BEGIN Data records

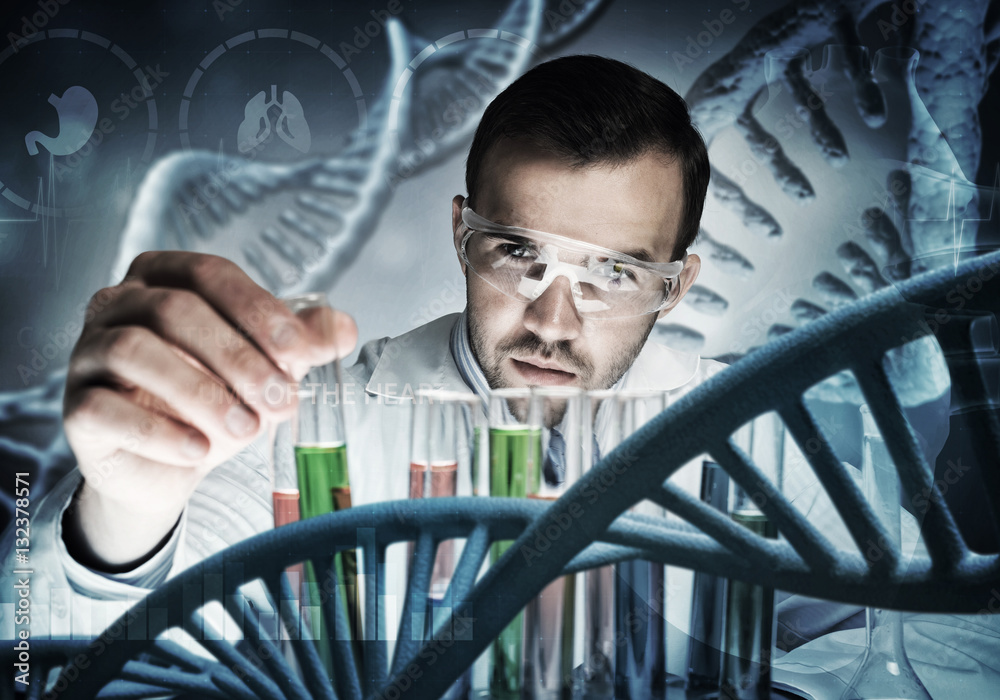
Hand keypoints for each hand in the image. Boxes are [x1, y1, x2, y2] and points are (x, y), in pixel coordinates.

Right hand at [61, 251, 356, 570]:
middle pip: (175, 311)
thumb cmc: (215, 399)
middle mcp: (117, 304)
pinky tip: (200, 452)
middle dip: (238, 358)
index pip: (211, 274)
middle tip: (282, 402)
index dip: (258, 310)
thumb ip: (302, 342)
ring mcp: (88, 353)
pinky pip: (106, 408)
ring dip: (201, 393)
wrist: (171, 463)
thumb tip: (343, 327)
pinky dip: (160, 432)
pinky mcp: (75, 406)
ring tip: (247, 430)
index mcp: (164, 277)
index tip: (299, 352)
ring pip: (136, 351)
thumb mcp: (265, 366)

END Data records
BEGIN Data records

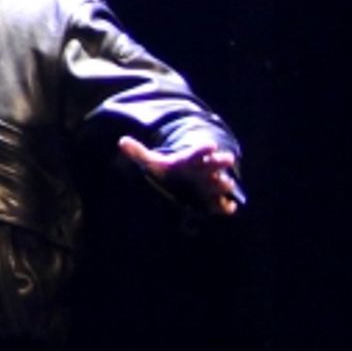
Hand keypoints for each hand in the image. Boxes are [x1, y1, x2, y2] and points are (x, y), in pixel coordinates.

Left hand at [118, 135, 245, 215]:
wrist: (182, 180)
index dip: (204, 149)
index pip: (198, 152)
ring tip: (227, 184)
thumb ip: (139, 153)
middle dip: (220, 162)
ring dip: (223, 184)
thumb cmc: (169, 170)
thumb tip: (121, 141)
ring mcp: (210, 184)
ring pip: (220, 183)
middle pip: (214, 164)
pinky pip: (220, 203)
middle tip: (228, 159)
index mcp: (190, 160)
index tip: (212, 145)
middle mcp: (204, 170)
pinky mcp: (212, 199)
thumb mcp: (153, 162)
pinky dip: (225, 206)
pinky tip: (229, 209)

END Data records

Task instructions: Taking the records above, retype every line from the one with "ring dip: (223, 184)" down to the one with "pinky tip: (229, 209)", exactly and with nothing else.

Expected answer:
ring dip: (223, 184)
thumb cmc: (169, 170)
thumb tip: (121, 141)
ring mcp: (210, 184)
ring pip: (220, 183)
middle pip: (214, 164)
pinky pip: (220, 203)
middle tip: (228, 159)
index mcp: (190, 160)
index tip: (212, 145)
middle mcp: (204, 170)
pinky mcp: (212, 199)
thumb mcp: (153, 162)
pinky dip: (225, 206)
pinky tip: (229, 209)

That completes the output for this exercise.